El mayor saltó de la silla como si le hubieran aplicado una descarga eléctrica.
– ¡Pero qué está diciendo! ¡Bischoff, del Hoftheater!
– Sí, y para mí es de la máxima importancia saber…
– ¡Un suicidio! ¡No puede ser! ¿Ha salido ya en los periódicos?
– Es posible.
– ¡Bischoff, del Hoftheater! ¡Si hubiera comenzado por ahí! Claro que estuvo aquí. Anteayer, o no, espere, el viernes, sobre eso de las doce.
– ¿Lo vio usted?
– Yo no, mi hija. ¡Pero qué me está diciendo! ¡Bischoff! Y dígame, ¿qué es lo que llevan los periódicos? ¿Problemas de dinero? ¿Deudas?
No dije nada.
– Los nervios -prosiguió-. Seguramente los nervios. Hoy en día, esos artistas, tan sobreexcitados, con tanto trabajo… Mi hija también lo encontró distraído, como aturdido, no entendía lo que ella le estaba pidiendo. ¡Ah, sí, los hombres de genio! Mi hija… ya sabe, todos tenemos nuestras pequeñas manías. Yo, por ejemplo, colecciono sellos conmemorativos, y cuando tengo una colección completa voy y la vendo; siempre encuentras algún aficionado que te la compre. Pues la chica, como le decía, mi hija, colecciona autógrafos. Ya tiene un álbum lleno de firmas. De pintores, músicos, políticos, actores, cantantes, todo tipo de celebridades. Pues eso. Y he aquí que el viernes aparece por la puerta colorada de emoción y me dice: «¡A que no sabes a quién acabo de cruzarme en la escalera! ¡Al Bischoff!». Y dicho esto que ya tiene su álbum en la mano y sale corriendo tras él. Y al cabo de una hora -todo este rato se estuvo esperando, imagínese- vuelve radiante de felicidad, pues al final lo volvió a encontrar y obtuvo su autógrafo.

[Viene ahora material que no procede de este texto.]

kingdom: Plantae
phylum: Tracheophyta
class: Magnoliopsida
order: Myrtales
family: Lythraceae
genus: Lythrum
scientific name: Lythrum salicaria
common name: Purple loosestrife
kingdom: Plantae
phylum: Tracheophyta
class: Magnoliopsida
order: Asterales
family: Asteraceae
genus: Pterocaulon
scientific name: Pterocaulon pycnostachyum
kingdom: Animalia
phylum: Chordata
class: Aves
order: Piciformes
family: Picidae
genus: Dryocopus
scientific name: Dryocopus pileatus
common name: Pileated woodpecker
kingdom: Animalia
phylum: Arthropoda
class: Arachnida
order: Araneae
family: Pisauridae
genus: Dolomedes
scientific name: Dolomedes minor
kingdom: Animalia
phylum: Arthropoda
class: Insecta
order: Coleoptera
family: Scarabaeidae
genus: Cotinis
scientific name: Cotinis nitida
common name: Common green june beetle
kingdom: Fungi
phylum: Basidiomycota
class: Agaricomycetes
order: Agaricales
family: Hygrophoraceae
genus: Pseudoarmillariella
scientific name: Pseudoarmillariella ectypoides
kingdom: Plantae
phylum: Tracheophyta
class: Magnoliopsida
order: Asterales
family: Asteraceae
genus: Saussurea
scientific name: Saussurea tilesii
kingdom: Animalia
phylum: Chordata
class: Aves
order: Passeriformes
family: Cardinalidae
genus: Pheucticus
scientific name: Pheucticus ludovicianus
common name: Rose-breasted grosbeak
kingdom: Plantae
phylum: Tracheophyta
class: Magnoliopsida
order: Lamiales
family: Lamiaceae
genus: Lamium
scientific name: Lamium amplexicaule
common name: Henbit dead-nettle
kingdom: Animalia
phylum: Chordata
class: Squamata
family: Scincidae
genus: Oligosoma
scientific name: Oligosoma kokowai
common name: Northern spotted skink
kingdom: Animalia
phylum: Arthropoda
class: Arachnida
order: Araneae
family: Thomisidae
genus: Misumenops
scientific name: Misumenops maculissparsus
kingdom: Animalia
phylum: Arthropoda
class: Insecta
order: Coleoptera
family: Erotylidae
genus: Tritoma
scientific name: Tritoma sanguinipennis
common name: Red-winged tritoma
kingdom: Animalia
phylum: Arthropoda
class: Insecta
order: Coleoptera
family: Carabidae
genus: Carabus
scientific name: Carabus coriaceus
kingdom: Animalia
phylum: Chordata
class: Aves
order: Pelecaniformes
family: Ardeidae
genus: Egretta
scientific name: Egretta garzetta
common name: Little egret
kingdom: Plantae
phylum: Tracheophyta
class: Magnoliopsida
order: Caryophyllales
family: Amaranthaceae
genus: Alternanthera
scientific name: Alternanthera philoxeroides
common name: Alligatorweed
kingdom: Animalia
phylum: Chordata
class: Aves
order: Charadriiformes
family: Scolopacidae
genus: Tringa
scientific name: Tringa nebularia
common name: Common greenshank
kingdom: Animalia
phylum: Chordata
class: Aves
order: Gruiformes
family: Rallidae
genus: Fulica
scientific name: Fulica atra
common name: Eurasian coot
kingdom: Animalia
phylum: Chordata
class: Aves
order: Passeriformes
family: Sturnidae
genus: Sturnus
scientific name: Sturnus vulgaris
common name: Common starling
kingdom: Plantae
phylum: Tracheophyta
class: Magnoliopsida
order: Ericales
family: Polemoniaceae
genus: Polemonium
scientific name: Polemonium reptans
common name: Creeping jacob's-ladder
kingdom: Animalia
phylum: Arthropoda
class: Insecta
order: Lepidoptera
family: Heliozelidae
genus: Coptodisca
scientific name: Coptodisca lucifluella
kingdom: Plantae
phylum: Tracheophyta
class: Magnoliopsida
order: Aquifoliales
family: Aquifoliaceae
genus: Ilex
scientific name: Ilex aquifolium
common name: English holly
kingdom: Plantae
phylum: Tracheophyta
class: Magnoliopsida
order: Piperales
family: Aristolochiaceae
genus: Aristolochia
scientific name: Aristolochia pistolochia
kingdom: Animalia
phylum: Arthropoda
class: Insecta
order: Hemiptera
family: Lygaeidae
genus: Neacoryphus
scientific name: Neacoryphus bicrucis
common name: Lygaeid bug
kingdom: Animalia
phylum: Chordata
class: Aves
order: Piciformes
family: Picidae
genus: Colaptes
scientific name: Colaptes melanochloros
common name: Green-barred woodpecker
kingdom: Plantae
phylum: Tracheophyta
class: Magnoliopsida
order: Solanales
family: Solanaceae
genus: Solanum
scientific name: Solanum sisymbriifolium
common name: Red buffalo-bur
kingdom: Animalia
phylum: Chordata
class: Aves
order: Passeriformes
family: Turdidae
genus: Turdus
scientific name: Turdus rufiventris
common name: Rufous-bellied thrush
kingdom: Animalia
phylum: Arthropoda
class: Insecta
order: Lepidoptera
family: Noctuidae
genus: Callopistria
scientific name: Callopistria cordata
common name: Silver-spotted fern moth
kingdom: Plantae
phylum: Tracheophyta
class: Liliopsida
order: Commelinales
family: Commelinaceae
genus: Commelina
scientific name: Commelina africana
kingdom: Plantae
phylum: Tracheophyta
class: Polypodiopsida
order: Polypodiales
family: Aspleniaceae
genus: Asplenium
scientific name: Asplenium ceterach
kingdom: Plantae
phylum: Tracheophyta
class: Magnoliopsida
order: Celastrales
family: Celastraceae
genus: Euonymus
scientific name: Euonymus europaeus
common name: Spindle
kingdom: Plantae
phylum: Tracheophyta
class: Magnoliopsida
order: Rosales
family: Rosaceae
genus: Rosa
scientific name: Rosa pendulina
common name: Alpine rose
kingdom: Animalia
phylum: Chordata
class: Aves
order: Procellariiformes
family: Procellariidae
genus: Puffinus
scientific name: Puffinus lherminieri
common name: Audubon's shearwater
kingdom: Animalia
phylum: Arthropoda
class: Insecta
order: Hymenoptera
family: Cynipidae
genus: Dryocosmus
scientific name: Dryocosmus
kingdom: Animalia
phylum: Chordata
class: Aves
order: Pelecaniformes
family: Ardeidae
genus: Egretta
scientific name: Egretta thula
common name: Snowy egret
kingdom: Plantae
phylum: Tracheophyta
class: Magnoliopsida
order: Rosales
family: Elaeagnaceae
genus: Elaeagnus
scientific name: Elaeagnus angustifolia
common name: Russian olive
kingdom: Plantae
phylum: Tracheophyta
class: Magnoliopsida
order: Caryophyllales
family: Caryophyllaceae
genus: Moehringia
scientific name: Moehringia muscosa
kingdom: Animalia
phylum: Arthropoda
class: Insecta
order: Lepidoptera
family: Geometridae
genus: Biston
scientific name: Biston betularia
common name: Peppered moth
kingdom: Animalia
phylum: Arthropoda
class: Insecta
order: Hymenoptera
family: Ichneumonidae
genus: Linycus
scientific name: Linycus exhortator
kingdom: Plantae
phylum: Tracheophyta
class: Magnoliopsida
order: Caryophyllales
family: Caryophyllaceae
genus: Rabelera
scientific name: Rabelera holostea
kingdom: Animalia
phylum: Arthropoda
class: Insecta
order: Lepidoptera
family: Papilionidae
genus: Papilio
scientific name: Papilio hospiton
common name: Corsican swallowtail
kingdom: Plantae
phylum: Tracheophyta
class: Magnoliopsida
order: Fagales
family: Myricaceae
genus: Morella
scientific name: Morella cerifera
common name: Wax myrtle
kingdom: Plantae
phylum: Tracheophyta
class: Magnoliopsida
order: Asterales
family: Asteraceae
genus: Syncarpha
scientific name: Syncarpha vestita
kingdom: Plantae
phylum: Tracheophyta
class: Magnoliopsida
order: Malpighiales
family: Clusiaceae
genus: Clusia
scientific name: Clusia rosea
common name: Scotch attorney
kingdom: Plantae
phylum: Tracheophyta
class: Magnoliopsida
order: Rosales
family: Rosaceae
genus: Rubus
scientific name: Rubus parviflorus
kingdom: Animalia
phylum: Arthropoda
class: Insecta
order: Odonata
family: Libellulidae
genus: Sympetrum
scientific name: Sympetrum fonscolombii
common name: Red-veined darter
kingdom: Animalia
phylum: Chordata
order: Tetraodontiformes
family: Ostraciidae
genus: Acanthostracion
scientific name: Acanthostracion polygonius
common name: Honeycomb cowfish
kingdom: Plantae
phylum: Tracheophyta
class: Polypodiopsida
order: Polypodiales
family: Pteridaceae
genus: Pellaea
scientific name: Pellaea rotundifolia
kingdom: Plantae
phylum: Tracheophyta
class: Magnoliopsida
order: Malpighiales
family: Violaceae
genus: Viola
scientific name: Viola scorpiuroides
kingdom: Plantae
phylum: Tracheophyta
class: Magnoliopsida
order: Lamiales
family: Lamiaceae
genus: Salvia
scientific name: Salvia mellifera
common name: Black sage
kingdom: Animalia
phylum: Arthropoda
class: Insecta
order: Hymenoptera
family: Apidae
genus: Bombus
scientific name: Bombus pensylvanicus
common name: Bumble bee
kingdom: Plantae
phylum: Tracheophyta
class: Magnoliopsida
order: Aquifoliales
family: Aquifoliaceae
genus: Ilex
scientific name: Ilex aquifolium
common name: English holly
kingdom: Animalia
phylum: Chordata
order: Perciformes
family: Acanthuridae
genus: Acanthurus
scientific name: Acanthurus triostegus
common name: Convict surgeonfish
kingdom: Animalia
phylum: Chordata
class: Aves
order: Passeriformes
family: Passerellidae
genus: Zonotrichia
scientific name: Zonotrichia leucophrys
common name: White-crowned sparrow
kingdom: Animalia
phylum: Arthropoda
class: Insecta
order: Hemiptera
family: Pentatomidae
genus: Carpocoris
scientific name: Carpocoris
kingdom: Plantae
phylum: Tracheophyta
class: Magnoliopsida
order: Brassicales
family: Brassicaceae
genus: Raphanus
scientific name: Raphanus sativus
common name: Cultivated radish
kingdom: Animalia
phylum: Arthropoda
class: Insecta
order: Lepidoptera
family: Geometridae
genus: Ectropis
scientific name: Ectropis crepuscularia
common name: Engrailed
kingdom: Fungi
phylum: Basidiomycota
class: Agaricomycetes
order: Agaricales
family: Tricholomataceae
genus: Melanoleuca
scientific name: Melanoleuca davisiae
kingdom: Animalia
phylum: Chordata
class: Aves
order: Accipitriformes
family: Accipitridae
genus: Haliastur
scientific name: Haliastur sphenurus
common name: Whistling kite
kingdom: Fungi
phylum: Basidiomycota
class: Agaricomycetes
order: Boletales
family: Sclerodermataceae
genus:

– ¿Y dónde estuvo todo ese tiempo?
– Pues en casa del señor Albachary, ¿dónde si no?
– ¿Lo supone usted o…?
– Pues claro que no, mi hija lo vio salir de allí. El señor Albachary lo acompañó hasta la puerta.
Me levanté y le agradecí al mayor la información que me había dado.
– ¿Ya se va? Si tiene un minuto, quizá le interese ver mi colección. No tengo nada del otro mundo, nada especial por ahí escondido. Lo que se dice ejemplares raros, aquí no encontrará ninguno.
Y con su pipa me señaló la página por la que estaba abierto el álbum.
– Honduras, última emisión.
Unos minutos más tarde llamaba a la puerta del señor Albachary.
Un muchacho en mangas de camisa, pelirrojo y alto como un pino, me abrió y me hizo pasar.
No, el señor no estaba en casa. ¿Qué cuándo volvería? Era difícil de decir. Quizá no vendría hasta entrada la noche.
Me quedé indeciso. No sabía si esperar o no a que llegara. A través de una puerta entreabierta oí el ruido de unos pasos y un carraspeo impaciente.
– Es una visita que también está esperando -me aclaró el muchacho-. Ya hace media hora que está aquí.
Mi mirada se dirigió a la percha, de la que colgaba un raglán y un sombrero de terciopelo verde gris; contra la pared se apoyaba un bastón con el pomo de marfil y lacado todo de negro. ¡Diablos! Yo conocía aquellas prendas. ¡Un conocido aquí, en esta casa! ¡Lo que me faltaba! Mejor irse, me dije, antes de que se le ocurra a quien quiera que sea asomar la cabeza y mirar a ver quién ha llegado.
Le dije al chico que ya volvería en otra ocasión, quizá mañana a la misma hora, y me apresuré a salir de allí.
Una vez en la calle recordé de donde conocía yo aquel bastón y aquel abrigo, y me quedé clavado de asombro. ¡Es increíble! No, no puede ser, debo de estar en un error, no puede ser que se me haya adelantado. ¿Cómo habrá llegado hasta aquí? Y sin embargo no había duda de ello: el hombre cuyo abrigo colgaba en la antesala del domicilio del viejo usurero sefardí era Solgrub.